# NEW Boca RED seal Bearing



## [email protected] (Mar 7, 2008)

The red seal abec-7 hybrid ceramic bearing is here. Sealed with almost three times the salt water exposure resistance as the orange seal.


----------



## Bocephus (May 30, 2008)

Interesting...

I replaced the bearings in a couple of my Curados with the orange seals and wasn't impressed with them. First trip out they were great after that...not so much.


----------



## Csafisher (Nov 16, 2010)

Bocephus said:


> Interesting...
> 
> I replaced the bearings in a couple of my Curados with the orange seals and wasn't impressed with them. First trip out they were great after that...not so much.


I've had good luck with my orange seals. But I do not wade too much, and I lube them. I can tell a difference in casting distance. But maybe I will try these red seals next time.


----------



## Csafisher (Nov 16, 2010)

How much are these red seals?


----------



## going_deep (Apr 13, 2014)

What all are you selling at your clute location?


----------



## fish4food (Feb 11, 2011)

going_deep said:


> What all are you selling at your clute location?


Same ?


----------



## [email protected] (Mar 7, 2008)

fish4food said:


> Same ?


Sales and service of rods and reels, rod build components, and blanks full line of jl audio marine

Sent from my XT1585 using Tapatalk


----------



## going_deep (Apr 13, 2014)

[email protected] said:


> Sales and service of rods and reels, rod build components, and blanks full line of jl audio marine
> 
> Sent from my XT1585 using Tapatalk


Cool, I only live a few minutes down the road. I'll have to come take a look.
Have drag washers?


----------



## [email protected] (Mar 7, 2008)

*smoooth drag*



going_deep said:


> Cool, I only live a few minutes down the road. I'll have to come take a look.
> Have drag washers?


I have drag washers for most every reel made if not i can make them.


----------



## [email protected] (Mar 7, 2008)

*red seal*



Csafisher said:


> How much are these red seals?


I will try to keep them at the same price as the orange seals, $15 each


----------



## glojim (Aug 9, 2004)

Are there Boca bearings and drag washers available for the new Chronarch G reel?


----------



## [email protected] (Mar 7, 2008)

glojim said:


> Are there Boca bearings and drag washers available for the new Chronarch G reel?


Carbon fiber drag washers and yes there is Boca bearings available for it

Sent from my XT1585 using Tapatalk


----------



## [email protected] (Mar 7, 2008)

*chronarch G*



[email protected] said:


> Carbon fiber drag washers and yes there is Boca bearings available for it
> 
> Sent from my XT1585 using Tapatalk


the reel will come with carbon fiber drag washers


----------



## [email protected] (Mar 7, 2008)

*Boca*



Bocephus said:


> Interesting...
> 
> I replaced the bearings in a couple of my Curados with the orange seals and wasn't impressed with them.
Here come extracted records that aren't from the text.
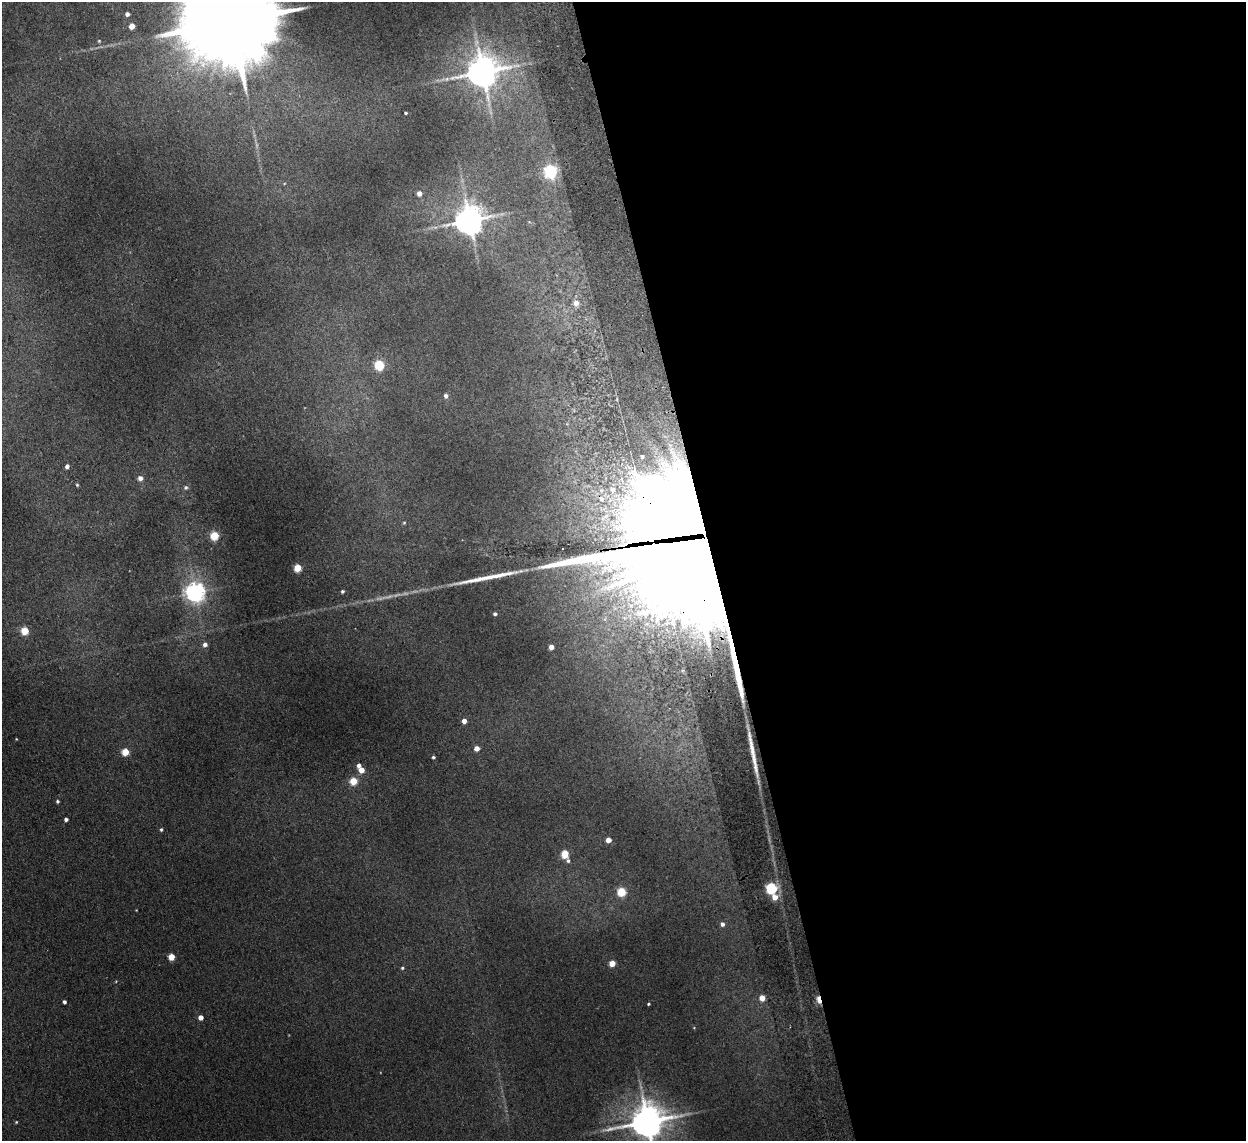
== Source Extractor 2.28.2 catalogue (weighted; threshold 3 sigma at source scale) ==
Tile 8 of 4 x 4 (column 4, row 2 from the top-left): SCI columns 3784-5027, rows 2432-3570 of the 5079 x 4977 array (HDU 1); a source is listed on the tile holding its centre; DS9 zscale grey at full resolution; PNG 1248 x 1143 px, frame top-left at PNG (2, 2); no overlay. Shown black and unused: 43% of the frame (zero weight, under 2 of 3 exposures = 3% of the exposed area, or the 3 px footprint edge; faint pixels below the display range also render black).
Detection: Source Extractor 2.28.2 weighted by HDU 2 'WHT'; one run over the whole footprint, this tile lists its part. Background 0.072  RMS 0.01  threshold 0.0452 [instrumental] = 3 sigma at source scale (4.5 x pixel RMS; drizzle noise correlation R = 1.50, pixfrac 1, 0.05/0.05 arcsec/px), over >= 5 px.
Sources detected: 64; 1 too faint to see at this stretch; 2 inside a brighter object's white glare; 3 long thin detections or spike segments (spike, bleed or trail) — not listed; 1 inside a brighter listed object's ellipse — not listed separately; the other 57 listed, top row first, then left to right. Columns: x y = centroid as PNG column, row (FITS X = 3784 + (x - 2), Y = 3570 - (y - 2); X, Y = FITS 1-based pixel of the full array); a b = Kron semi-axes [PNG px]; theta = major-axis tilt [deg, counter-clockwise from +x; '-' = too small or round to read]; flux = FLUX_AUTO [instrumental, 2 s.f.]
First trip out they were great after that...not so much.


Sorry you had a bad expierance. Did you purchase your bearings from Boca or an authorized Boca dealer?
If yes bring your reel I will check it out and give you a new set. 
If not,you may have purchasd a knock off from china they come with plastic balls instead of ceramic. 
Performance upgrades are not for everyone. .


----------



## c hook (Jul 6, 2016)

*dry*



Bocephus said:


> Interesting...
> 
> I replaced the bearings in a couple of my Curados with the orange seals and wasn't impressed with them. First trip out they were great after that...not so much.


i run mine dry, cast farther. the bearings pop out in a matter of a couple minutes without disassembling the reel. every 2 r 3 trips, i pull them, flush them in alcohol, dry them with compressor n pop them back in. then do the pencil spin test, like new every time.


----------